Case-in-point: Over the last three games, Brunson has seen Fred VanVleet and Dillon Brooks in Houston, the hard-nosed Dyson Daniels in Atlanta, and then a combination of wings in Taurean Prince, AJ. Green and Milwaukee’s 6’6” wing Andre Jackson Jr. on Friday.
Brunson started Friday’s matchup against the Bucks shooting 1-of-7 from the field and finished with just 15 points on 6-of-14 shooting from the field. In typical floor general fashion, he found a way to impact the game despite the difficulty he faced getting clean looks, logging a season-high nine assists, many of which went to Towns, who the Bucks had no shot at defending.
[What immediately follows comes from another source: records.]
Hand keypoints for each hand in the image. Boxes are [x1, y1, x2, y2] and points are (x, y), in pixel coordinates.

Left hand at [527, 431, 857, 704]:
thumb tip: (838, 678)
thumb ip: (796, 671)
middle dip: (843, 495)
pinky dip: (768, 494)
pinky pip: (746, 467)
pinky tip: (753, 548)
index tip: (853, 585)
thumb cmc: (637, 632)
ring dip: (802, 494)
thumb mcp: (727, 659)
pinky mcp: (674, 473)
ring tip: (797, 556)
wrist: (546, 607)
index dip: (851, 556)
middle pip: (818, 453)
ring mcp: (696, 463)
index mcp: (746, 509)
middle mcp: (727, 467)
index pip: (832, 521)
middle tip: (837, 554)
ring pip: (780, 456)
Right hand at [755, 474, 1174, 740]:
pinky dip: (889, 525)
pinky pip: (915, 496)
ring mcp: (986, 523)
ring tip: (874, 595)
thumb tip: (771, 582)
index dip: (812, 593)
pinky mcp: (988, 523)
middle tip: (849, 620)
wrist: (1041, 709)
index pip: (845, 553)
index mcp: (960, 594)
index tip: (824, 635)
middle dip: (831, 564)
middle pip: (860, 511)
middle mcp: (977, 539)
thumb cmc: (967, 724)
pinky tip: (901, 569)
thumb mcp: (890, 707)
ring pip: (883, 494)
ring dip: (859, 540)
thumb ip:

After Lopez, Milwaukee tried backup forward Bobby Portis, and after Portis, the Bucks tried Giannis Antetokounmpo.
Which brings us to another key matchup on the night: OG Anunoby, who held Antetokounmpo scoreless in the first quarter until picking up his second foul three-and-a-half minutes into the first quarter.
Antetokounmpo finished with 24 points and 12 rebounds on 11-of-21 shooting from the field, but by the time he began to impose his will on the game, the Knicks had already run up a double-digit lead this rendition of the Bucks did not have the capacity to overcome.
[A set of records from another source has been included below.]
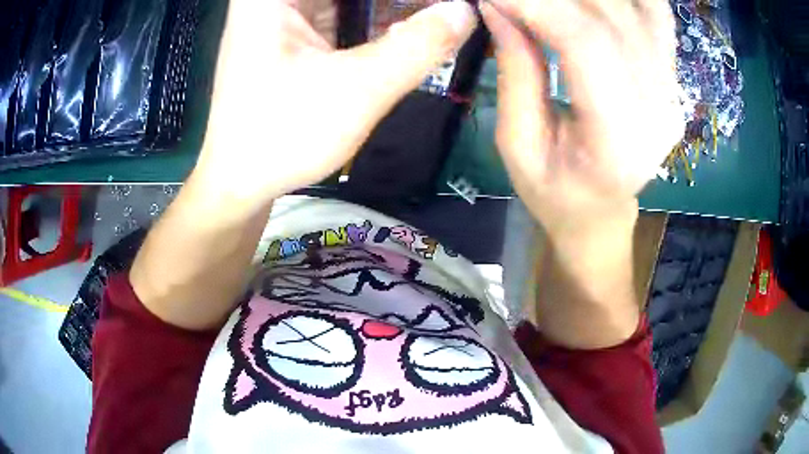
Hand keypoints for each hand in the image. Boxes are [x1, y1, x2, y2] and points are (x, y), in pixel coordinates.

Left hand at [192, 0, 476, 207]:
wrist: (240, 182)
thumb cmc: (283, 136)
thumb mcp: (358, 89)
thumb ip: (419, 45)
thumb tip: (466, 10)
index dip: (397, 0)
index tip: (441, 8)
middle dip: (397, 4)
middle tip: (444, 13)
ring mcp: (281, 13)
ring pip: (348, 0)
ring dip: (391, 8)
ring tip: (434, 18)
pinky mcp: (291, 33)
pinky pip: (342, 12)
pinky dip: (375, 19)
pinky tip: (407, 30)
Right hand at [480, 0, 682, 240]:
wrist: (602, 211)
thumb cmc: (556, 192)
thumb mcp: (518, 145)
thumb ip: (515, 70)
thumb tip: (496, 6)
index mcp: (618, 140)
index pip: (585, 43)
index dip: (538, 5)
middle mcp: (658, 109)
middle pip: (614, 17)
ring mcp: (671, 92)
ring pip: (638, 9)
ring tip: (549, 0)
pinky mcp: (671, 79)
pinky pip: (657, 17)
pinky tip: (597, 2)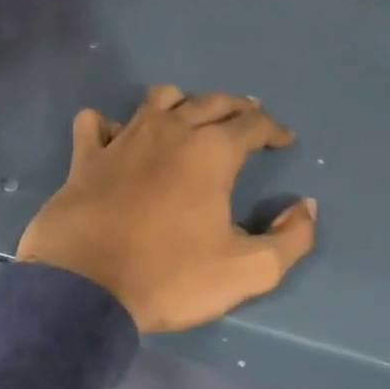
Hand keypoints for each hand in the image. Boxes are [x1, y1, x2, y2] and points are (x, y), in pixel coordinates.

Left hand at [17, 85, 316, 333]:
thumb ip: (291, 239)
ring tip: (190, 121)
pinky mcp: (84, 158)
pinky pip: (96, 124)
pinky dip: (110, 125)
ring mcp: (122, 140)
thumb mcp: (249, 271)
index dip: (273, 129)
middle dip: (236, 108)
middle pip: (210, 102)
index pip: (252, 124)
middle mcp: (169, 131)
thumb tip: (305, 207)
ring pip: (157, 100)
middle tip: (247, 120)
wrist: (84, 288)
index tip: (283, 141)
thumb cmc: (170, 277)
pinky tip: (117, 139)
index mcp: (211, 152)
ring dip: (181, 104)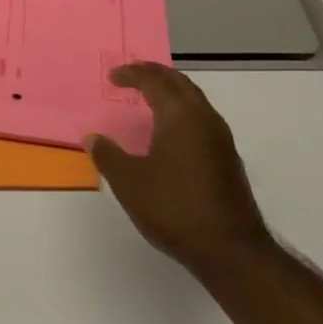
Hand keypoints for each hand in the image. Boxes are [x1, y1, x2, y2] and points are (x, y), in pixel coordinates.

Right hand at [87, 62, 272, 281]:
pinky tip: (170, 133)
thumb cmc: (173, 207)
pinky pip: (201, 120)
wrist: (229, 249)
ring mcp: (221, 139)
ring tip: (150, 99)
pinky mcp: (228, 159)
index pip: (154, 81)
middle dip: (155, 75)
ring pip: (194, 101)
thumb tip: (93, 138)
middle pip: (180, 83)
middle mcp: (204, 119)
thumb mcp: (129, 182)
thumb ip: (108, 156)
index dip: (132, 74)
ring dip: (171, 93)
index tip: (113, 77)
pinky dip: (182, 112)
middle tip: (133, 75)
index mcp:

Damian Lillard added 19 points on 6-of-15 shooting from the field, but the Knicks held every other Milwaukee player under 10 points to get back on track after ending their four-game road trip with two straight losses.
Anunoby finished with 14 points, 6 rebounds, 5 assists, 3 steals and 2 blocks on 4-of-12 shooting from three-point range, Josh Hart added 11 points, 9 rebounds and 7 assists, and Mikal Bridges scored 17 points on 7-of-18 shooting from the field.
Thibodeau emptied his bench with just under 5 minutes left in the fourth quarter, and Matt Ryan, who was signed to a season-long contract after the Westchester Knicks drafted his first-overall in the G-League Draft, made his season debut in the blowout victory over Milwaukee.
The Knicks will need to carry the momentum forward for their upcoming two-game road trip: They travel to Indiana to play the Pacers on Sunday, then fly to Philadelphia to play the 76ers— who are without All-Star guard Tyrese Maxey and MVP center Joel Embiid, who has yet to appear in a game this season and is serving a three-game suspension after a physical altercation with local beat reporter.